The firm, which last week reported a 34 per cent jump in half-year earnings, has sites in 23 cities across the UK and is already planning to expand its presence in Aberdeen and Edinburgh.
Work on the £20 million development of the listed Causewayend Primary School in the Granite City is due to start next year, along with the £38m project at St Leonards in Edinburgh, which is currently a Homebase store.
Unite’s strategy director, Paul Harris, said: “Although we’re very confident with the 23 we’re in, we have a list of nine or ten other cities we’re constantly looking at to see if the right sort of land might come up.”

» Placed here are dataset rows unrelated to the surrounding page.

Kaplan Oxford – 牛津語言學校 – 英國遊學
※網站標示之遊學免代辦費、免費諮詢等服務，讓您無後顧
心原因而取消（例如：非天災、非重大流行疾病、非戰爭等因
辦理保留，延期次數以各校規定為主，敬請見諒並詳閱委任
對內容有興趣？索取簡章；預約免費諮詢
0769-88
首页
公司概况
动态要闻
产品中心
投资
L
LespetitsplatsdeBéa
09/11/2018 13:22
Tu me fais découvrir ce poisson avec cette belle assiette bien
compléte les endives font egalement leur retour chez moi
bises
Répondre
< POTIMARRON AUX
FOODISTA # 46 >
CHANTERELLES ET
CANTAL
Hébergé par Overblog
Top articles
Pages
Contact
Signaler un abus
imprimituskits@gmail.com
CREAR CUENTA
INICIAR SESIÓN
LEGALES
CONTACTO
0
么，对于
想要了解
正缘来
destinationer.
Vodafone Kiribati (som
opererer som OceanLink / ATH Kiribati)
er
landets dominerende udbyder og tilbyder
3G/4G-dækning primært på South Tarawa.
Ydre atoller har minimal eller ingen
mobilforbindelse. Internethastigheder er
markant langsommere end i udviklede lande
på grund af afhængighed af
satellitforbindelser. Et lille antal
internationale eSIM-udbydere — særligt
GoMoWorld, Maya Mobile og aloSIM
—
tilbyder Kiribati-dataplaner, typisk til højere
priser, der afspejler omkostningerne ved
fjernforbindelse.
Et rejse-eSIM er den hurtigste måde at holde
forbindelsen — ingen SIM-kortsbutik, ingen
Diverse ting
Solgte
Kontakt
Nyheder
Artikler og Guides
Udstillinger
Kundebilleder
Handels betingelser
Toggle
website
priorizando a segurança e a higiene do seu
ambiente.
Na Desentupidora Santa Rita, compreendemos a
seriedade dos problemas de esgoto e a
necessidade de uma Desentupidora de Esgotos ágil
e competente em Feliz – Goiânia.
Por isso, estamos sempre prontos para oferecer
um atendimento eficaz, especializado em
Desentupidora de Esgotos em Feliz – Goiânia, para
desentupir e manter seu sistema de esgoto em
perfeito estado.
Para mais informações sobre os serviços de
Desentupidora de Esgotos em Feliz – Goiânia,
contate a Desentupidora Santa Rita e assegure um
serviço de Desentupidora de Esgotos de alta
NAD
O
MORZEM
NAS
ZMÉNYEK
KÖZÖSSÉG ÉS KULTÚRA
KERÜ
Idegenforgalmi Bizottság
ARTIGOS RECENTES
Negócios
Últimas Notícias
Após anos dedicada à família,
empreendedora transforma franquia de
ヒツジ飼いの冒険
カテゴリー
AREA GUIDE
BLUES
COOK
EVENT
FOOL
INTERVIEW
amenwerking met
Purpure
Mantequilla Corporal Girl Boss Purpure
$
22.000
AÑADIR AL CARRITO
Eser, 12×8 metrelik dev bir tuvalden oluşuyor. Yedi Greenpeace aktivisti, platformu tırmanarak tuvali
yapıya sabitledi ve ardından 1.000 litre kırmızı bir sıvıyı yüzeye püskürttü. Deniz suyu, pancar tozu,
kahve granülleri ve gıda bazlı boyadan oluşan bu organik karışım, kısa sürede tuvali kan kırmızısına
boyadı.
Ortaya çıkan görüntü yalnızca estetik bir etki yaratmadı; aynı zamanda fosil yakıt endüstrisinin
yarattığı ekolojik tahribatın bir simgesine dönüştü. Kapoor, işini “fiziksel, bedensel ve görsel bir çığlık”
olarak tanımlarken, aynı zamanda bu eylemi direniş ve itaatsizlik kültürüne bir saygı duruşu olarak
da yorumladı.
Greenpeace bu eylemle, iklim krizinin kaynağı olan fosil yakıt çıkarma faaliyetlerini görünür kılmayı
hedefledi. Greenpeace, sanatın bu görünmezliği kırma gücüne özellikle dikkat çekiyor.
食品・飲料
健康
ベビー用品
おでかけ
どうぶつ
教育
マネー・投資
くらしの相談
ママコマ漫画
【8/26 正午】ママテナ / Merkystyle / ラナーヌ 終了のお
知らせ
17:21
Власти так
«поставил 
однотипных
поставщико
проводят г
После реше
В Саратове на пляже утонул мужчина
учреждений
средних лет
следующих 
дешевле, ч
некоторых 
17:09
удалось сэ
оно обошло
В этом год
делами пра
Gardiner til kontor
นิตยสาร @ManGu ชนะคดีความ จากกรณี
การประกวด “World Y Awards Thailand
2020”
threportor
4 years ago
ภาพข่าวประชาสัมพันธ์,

Harris added that Dundee and St Andrews were on the firm’s potential target list, although the latter “has its own difficulties in terms of building there, as land is not plentiful”.
He told Scotland on Sunday: “If the right piece of land became available that would be something we’d have a serious look at.”
Unite provides housing for more than 43,000 students, including more than 4,000 across its locations in Aberdeen, Edinburgh and Glasgow.
Recent figures from the University and Colleges Admissions Service showed that a record 43,170 people living in Scotland applied to study at a university north of the Border this year – a rise of 2 per cent on 2013.
Scottish students who stay on home turf do not pay tuition fees, but those from the rest of the UK pay up to £9,000 a year if they want to earn a degree north of the Border.
It has been argued that this scenario could be illegal under EU law if there was a Yes vote in next month’s independence referendum, but Harris said Unite still feels Scotland is a “very positive market”.
He added: “As things stand, we’re very comfortable, but we need to keep a close eye on what happens with the vote.”